In the five years since its founding, Tunnel Radio had been working with mining operations, installing the wireless systems Rose and a partner had developed to ensure uninterrupted communications between teams above and below ground. But now a railroad was calling, looking for help achieving the same uninterrupted communication, this time between both ends of a train as it passed through a long tunnel. Before starting Tunnel Radio, Rose had been a helicopter pilot in charge of a fleet of bush pilots delivering supplies to teams working on the Alaskan oil pipeline.
“He was always highly concerned about the maintenance of his helicopters because he wanted to make sure all those pilots got home safely”
It was that concern for safety that piqued the elder Rose’s interest when he met Bob Haining, who had been working in Alaska trying to solve the critical problem of how to keep communication flowing in an underground mine. Haining had begun work on an amplifier and head amp that showed promise to that end, and enlisted the help of Rose, who, in addition to piloting, owned a Motorola radio shop.
Together they developed and installed in the Greens Creek mine near Juneau the first reliable VHF radio system in the United States. Five years later came the call from the railroad facing the same communications challenges through tunnels that mining operations had experienced underground.
“There was a tunnel up in Alaska that was just long enough that the head of a train could not communicate with the end of a train, so without the ability to communicate, both engines couldn’t work in tandem. One might be speeding up while the other was braking, so they could be working against each other, causing all kinds of inefficiencies.”
As it happened, Mark Rose had designed an amplifier and head system capable of extending radio signals generated by distributed power data equipment. The system allowed a signal to carry through the length of a tunnel, maintaining communication between both ends of the train for the entire length. Almost over night, Tunnel Radio was in the railroad business, installing its first tunnel system in 1994. Soon it was equipping the 7- mile Flathead Tunnel in Montana, then, in Washington state, the Cascade Tunnel, at the time one of the longest tunnels in the United States.
“Pretty soon we were working with all four of the major Class I railroads in the U.S.”
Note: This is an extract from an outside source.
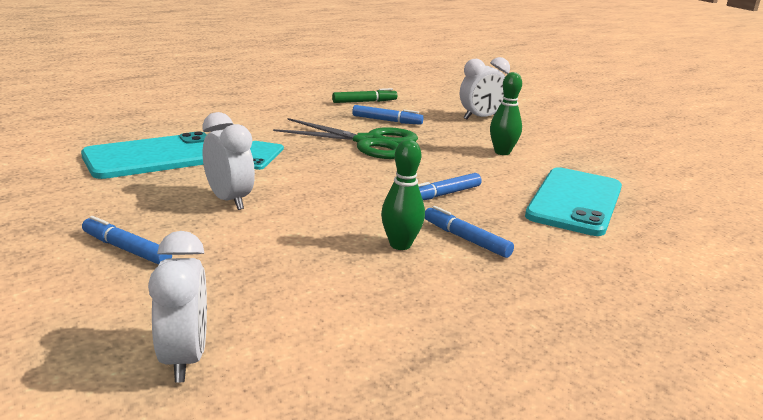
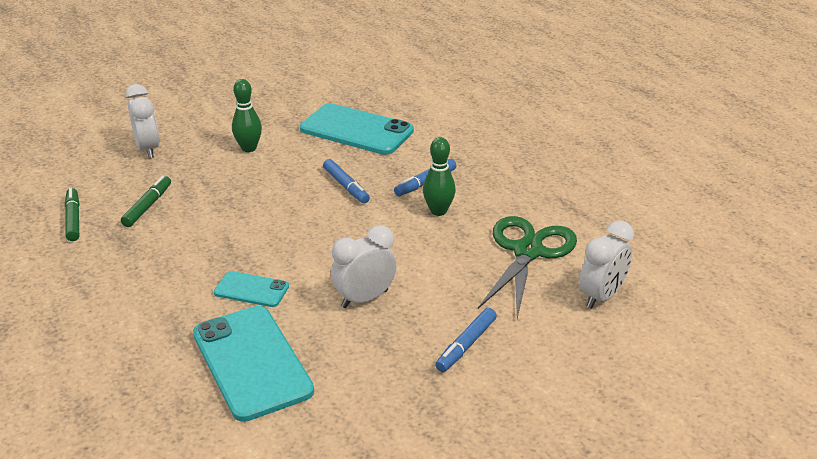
camera: 85 degrees left, 10 degrees up
(184, 359) = (601, 296): white clock -> white clock turned 135 degrees clockwise
(369, 142) = (216, 219): green scissors -> green scissors (528, 251)
(387, 121) = (147, 206): blue marker -> green marker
By the time Tunnel Radio’s railroad clients started calling again a few years ago, Scott was leading the company. This time former clients were looking for help satisfying the requirements of the federal Positive Tunnel Control legislation. Once again, Tunnel Radio had the technology and was able to meet its railway partners’ needs. More than a quarter century after its founding, Tunnel Radio has installed more than 500 miles of rail tunnel wireless systems, providing clear, continuous coverage and keeping railroads (as well as mining, oil and gas and other operations) safely communicating with their people.